Acredito que seja desnecessário explicar como funciona o padrão porque existem várias ferramentas de DI espalhadas pela web e cada uma funcionando de um jeito. Via de regra, o uso se dá conforme descrito no código acima: Você informa a dependência no construtor da classe e o injetor que estiver utilizando cria e injeta todas as dependências. Alguns outros injetores conseguem, por exemplo, injetar dependências em parâmetros de métodos, variáveis privadas e assim por diante.

As possibilidades variam de acordo com o que é permitido pela linguagem ou pela implementação. Os exemplos de injeção em variáveis privadas, por exemplo, eu encontrei apenas no CDI – que é o injetor default para Java. Injeção de dependência em chamadas de métodos também encontrei apenas em Java. Seria possível fazer o mesmo em Delphi ou em C#, mas demandaria algumas “piruetas”, envolvendo AOP ou até mesmo classes virtuais, o que na minha singela opinião não vale a pena.

E como eu comecei falando, este padrão faz muito sentido quando você está separando em camadas o desenvolvimento do seu software. O injetor de dependência seria parte da camada “crosscutting” do sistema, tornando possível a comunicação entre as diferentes camadas sem que elas exatamente conheçam umas às outras. Acoplando somente o necessário (o extraordinário é demais)!

Quando utilizar o Dependency Injection?

Se o teu sistema roda em cima de algum framework (ASP.NET, Spring e etc), é bem provável que ele já utilize algum container de Injeção de Dependência. E como ficaram bem mais fáceis de configurar, estão cada vez mais populares. O que pode levar a erros se usados de forma inescrupulosa.

Como já foi dito, quando estiver desenvolvendo em cima de frameworks, alguns já possuem o seu próprio injetor. Geralmente eles possuem notações e formas específicas de registrar as dependências. Para esses casos é quase que obrigação utilizar o DI ou nada funciona. Mas não se esqueça que DI não serve apenas para injetar Controllers. Outros detalhes técnicos também podem ser injetados via DI. Mecanismos de profile, log, configurações também podem ser acessados via DI.
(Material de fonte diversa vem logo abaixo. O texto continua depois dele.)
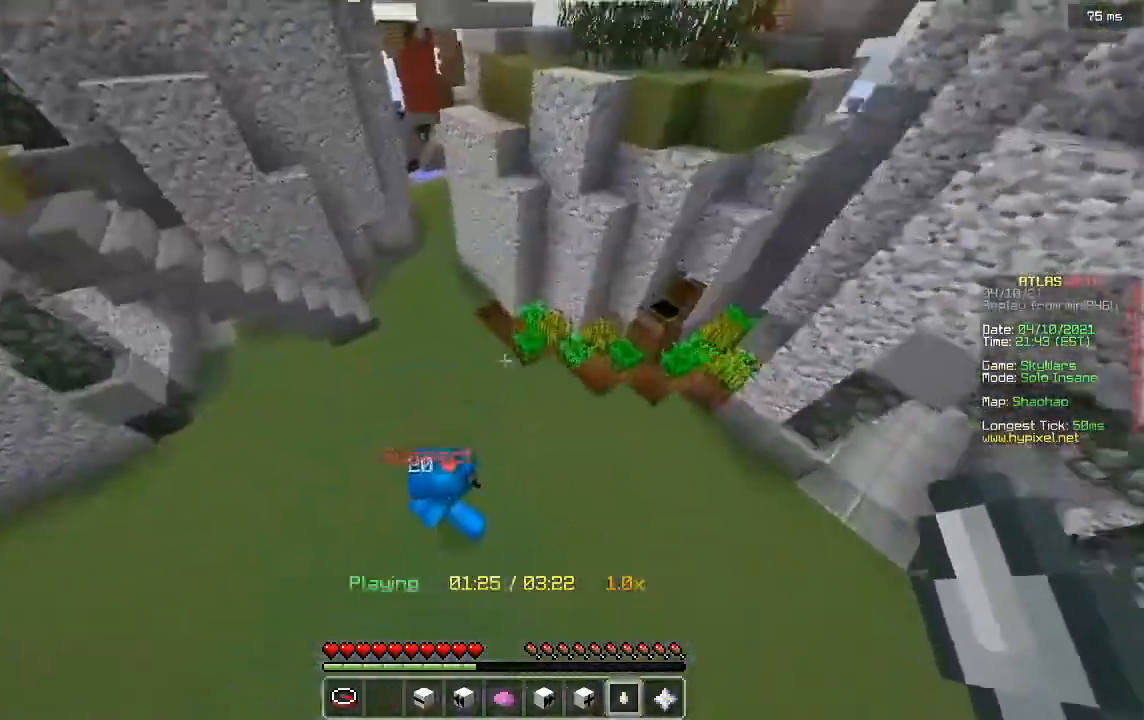
{"keys": ["a", "w"], "mouse": [], "events": [[160, "w", "down"], [280, "a", "down"]]}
O ponto de atenção, que é um erro comum para principiantes, é tentar injetar absolutamente tudo. Até mesmo DTO e Entidades. Isso não faz muito sentido, eu sei. E eu sei por que eu mesmo já tentei (blushed). Técnicas como TDD, por exemplo, ajudam a ressaltar esse tipo de erro de design de código. Você vai perceber que está errado porque ou ficou complexo demais ou você não consegue sair do lugar.

E por fim, o momento mais óbvio para utilizar um container de Injeção de Dependência é quando precisar integrar diferentes camadas. Segundo o Dependency Inversion Principle, não é permitido que camadas dependam de implementações, mas de abstrações somente. É exatamente o que foi descrito no exemplo do início do artigo. Como a dependência deve ser apenas entre as interfaces, fica a cargo do injetor saber qual classe instanciar e devolver o objeto correto ao chamador, trabalhando de forma transversal em todas as camadas.
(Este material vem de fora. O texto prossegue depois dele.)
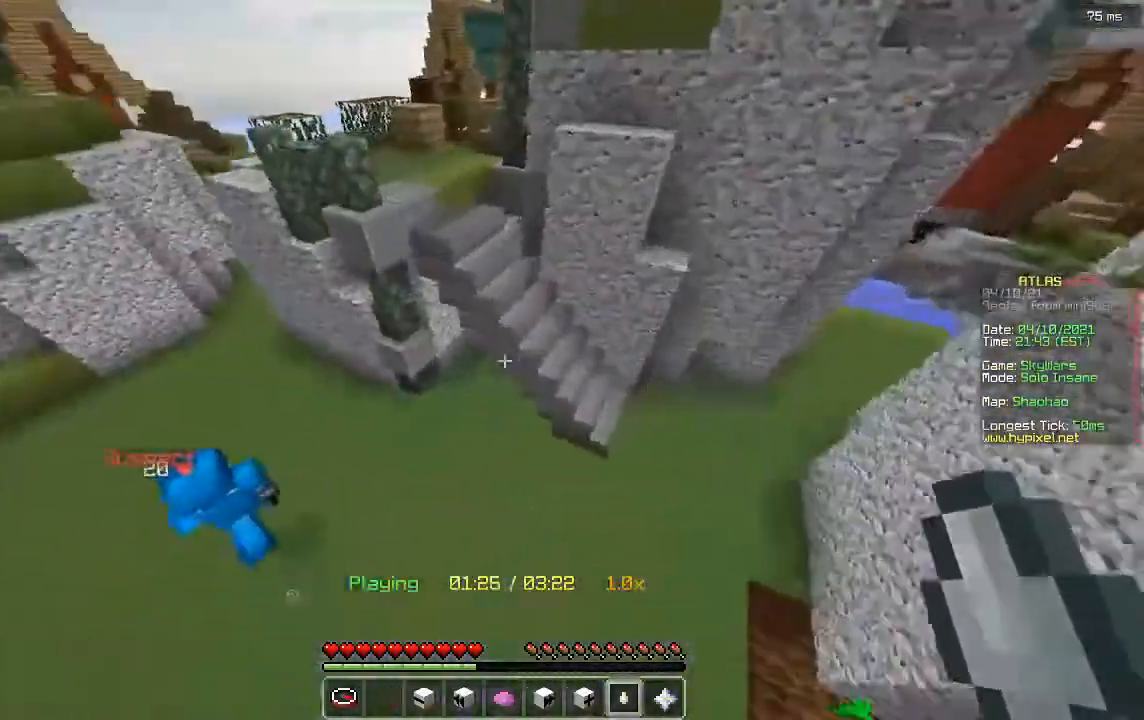
{"keys": ["a", "w"], "mouse": [], "events": []}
Quando usar Service Locator?

Aqui entre nós, Dependency Injection, pensando no design da arquitetura do seu código, é mil vezes melhor. Ele diminui muito o acoplamento e é invisível para a maior parte do código. Quando então eu deveria utilizar o Service Locator?

Meu primeiro palpite seria em um cenário de transição. Você está em um monolito totalmente acoplado e quer ir fazendo as coisas devagar? Talvez você esteja em um legado em que não há nenhum framework que gerencie as requisições, controllers e etc e tal. Neste cenário faz muito sentido utilizar o Service Locator.

Agora, um cenário em que você pode se sentir tentando a usar Service Locator, mas não deveria: Uma classe qualquer utiliza mais de um serviço. Mas um deles somente será utilizado se um determinado método for invocado. Do contrário não seria necessário tê-lo criado. Neste cenário talvez você queira utilizar Service Locator. Afinal, o custo de criar um objeto e não o utilizar pode ser grande. São processamento e memória jogados fora. Para este caso, Service Locator seria uma solução preguiçosa. Não utilize.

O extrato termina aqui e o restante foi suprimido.